EXERCISE PASSAGE

Segment Open

A talk host here in Bismarck had a great line: "Next time you're walking down the street and you see a farmer, walk up to him and say, 'You're welcome!'"
From Pandagon:
I think any of the states of the union should be off limits to
libertarians. You have the money to pay taxes but won't? Then make
your own paradise, I think they should lobby the Russians to sell
them a portion of Siberia.
Cesar,
Well fire up the SUVMarine and drive over and pick out your
lot.I'll be in the gigantic duck-boat with the Ron Paul
bumperstickers.
Well fire up the SUVMarine and drive over and pick out your
lot.I'll be in the gigantic duck-boat with the Ron Paul
bumperstickers.
Yes, and then together we can conspire on how best to exploit the
Poor Working Families(tm).
"Corn is already the most subsidized crop in America.."
Really? I thought sugar.
If you would like to see a whole lot of corn become available
for food, just get the the gov't to drop the price supports on
sugar. A substantial percentage of the corn surpluses wrought by
the "green revolution" of the '60s and '70s were used by soft drink
and food manufacturers in the form of corn sweeteners when they
became cheaper than sugar.
Also, corn used for ethanol is not entirely removed from the "food"
category as the leftover mash goes into cattle feed to grow your
next hamburger.
My iunde3rstanding was that by Law™ Sugar prices were supposed to be twice whatever corn sweetner was.
TomHynes
I agree with Rolling Stone and Ron, but think this statement is
overstated:
"yet it consumes twenty percent of the entire U.S. corn crop,
causing the price of corn to double in the last two years"
Is corn really that inelastic? A 25% increase in demand doubles the
price?
You're understating their exaggeration. Corn prices are determined
on the WORLD market. So a 20% increase in US demand has only a
marginal increase in world demand. I don't have statistics on this,
but I would be surprised if the change in total demand was larger
than 2%. For this to double the price, corn would have to be REALLY
inelastic, with nearly no substitutes. Of course, there are many
substitutes for corn, so this argument is completely
unbelievable.

Segment Closed

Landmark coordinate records
Segment Open

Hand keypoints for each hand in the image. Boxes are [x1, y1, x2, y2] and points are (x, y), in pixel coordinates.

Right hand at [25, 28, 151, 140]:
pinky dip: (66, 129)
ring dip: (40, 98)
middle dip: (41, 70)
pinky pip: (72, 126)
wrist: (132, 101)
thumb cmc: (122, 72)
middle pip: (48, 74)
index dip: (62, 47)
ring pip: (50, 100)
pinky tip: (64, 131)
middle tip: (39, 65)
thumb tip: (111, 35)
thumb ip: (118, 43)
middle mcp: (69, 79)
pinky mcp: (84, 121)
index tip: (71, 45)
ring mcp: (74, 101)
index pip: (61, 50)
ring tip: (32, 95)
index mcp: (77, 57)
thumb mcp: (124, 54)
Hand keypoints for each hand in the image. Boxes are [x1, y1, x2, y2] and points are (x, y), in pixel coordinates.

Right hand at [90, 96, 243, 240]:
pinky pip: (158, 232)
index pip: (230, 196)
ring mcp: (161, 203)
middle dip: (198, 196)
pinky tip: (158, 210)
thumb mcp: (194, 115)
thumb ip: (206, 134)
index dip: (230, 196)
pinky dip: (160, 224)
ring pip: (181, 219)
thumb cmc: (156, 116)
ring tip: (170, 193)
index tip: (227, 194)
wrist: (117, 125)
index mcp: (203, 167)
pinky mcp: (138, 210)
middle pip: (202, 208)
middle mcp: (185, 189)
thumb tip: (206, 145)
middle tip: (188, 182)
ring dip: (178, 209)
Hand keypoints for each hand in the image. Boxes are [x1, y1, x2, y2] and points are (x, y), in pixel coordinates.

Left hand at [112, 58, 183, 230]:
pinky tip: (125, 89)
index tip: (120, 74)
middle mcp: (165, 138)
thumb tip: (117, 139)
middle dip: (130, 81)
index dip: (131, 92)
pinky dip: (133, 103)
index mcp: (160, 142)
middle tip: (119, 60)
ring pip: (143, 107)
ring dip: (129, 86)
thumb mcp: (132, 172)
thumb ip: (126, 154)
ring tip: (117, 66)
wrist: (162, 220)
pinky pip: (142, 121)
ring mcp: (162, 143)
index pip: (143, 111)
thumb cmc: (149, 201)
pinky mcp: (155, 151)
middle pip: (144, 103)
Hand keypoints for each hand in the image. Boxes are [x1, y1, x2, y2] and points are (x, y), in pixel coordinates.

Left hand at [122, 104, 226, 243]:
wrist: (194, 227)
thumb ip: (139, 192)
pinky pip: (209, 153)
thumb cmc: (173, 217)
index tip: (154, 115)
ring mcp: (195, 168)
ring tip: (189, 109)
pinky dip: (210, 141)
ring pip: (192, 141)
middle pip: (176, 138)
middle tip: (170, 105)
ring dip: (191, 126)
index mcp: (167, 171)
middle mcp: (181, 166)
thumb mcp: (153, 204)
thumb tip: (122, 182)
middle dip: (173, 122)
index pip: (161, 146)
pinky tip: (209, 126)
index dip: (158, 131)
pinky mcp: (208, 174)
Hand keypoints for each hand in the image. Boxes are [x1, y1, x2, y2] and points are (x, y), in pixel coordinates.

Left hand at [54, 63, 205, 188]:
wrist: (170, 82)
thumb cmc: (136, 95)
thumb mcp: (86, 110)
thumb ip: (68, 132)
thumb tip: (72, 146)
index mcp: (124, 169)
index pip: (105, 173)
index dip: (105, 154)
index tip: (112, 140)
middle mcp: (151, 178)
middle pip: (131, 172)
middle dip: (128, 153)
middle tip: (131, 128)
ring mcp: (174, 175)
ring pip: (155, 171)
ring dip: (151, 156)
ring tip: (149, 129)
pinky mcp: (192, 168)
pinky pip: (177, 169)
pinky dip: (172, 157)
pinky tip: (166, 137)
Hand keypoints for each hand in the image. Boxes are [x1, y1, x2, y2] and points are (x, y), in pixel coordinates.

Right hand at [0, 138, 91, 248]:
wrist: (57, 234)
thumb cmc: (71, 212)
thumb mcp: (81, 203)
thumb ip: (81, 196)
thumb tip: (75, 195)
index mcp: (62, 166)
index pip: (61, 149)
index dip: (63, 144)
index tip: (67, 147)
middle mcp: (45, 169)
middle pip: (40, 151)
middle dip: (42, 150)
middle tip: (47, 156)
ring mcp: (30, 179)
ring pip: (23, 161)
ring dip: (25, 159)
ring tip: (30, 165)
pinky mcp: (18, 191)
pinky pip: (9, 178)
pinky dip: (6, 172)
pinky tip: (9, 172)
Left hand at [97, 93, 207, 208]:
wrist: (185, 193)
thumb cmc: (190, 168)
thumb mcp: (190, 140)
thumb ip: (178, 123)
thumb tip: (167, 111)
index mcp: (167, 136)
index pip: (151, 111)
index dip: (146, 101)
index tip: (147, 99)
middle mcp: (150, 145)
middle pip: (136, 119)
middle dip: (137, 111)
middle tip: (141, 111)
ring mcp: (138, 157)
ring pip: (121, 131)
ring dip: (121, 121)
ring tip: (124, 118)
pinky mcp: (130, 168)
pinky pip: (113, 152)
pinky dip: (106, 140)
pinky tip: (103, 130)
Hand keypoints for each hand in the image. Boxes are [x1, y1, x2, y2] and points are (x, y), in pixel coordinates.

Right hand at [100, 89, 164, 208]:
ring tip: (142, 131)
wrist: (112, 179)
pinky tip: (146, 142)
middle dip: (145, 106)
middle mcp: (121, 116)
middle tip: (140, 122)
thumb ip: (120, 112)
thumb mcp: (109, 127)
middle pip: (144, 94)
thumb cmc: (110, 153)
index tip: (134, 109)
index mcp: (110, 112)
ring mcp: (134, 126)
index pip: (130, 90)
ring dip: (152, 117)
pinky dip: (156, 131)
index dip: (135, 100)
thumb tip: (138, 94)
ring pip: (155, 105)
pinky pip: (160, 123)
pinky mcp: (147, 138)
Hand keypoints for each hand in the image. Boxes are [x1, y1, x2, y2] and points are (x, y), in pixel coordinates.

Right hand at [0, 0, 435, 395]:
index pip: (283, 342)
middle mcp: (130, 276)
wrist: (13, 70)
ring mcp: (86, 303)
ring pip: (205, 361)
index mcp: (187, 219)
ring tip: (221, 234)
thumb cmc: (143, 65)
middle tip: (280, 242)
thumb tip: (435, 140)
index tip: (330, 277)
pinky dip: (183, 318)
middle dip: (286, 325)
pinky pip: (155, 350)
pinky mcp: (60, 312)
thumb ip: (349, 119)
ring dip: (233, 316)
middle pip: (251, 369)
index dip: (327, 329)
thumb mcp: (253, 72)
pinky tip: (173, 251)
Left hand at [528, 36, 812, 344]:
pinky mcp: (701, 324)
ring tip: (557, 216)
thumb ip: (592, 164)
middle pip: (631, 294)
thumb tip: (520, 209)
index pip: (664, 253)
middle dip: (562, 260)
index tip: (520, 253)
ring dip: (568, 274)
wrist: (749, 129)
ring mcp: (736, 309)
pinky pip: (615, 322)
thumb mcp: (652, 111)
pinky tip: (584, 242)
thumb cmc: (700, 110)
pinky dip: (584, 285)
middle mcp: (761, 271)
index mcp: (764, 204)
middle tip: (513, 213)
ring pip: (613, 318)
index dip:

Segment Closed

REQUIRED TASKS
**a)** According to the corn subsidy discussion, what happens to the leftover mash from corn used for ethanol?
**b)** Rewrite the paragraph of the corn subsidy discussion that begins "If you would like to see a whole lot of corn" in one or two shorter sentences, keeping its main facts.
**c)** Reproduce the part of the corn subsidy discussion starting with "If you would" and going on through "corn sweetner was.".

RESULTS IN ORDER
**a)** It goes into cattle feed.

**b)** Dropping government price supports on sugar would free up a lot of corn for food. Much of the corn surplus from the "green revolution" of the '60s and '70s went to soft drink and food manufacturers as corn sweeteners once those became cheaper than sugar.

**c)**
If you would like to see a whole lot of corn become available
for food, just get the the gov't to drop the price supports on
sugar. A substantial percentage of the corn surpluses wrought by
the "green revolution" of the '60s and '70s were used by soft drink
and food manufacturers in the form of corn sweeteners when they
became cheaper than sugar.
Also, corn used for ethanol is not entirely removed from the "food"
category as the leftover mash goes into cattle feed to grow your
next hamburger.
My iunde3rstanding was that by Law™ Sugar prices were supposed to be twice whatever corn sweetner was.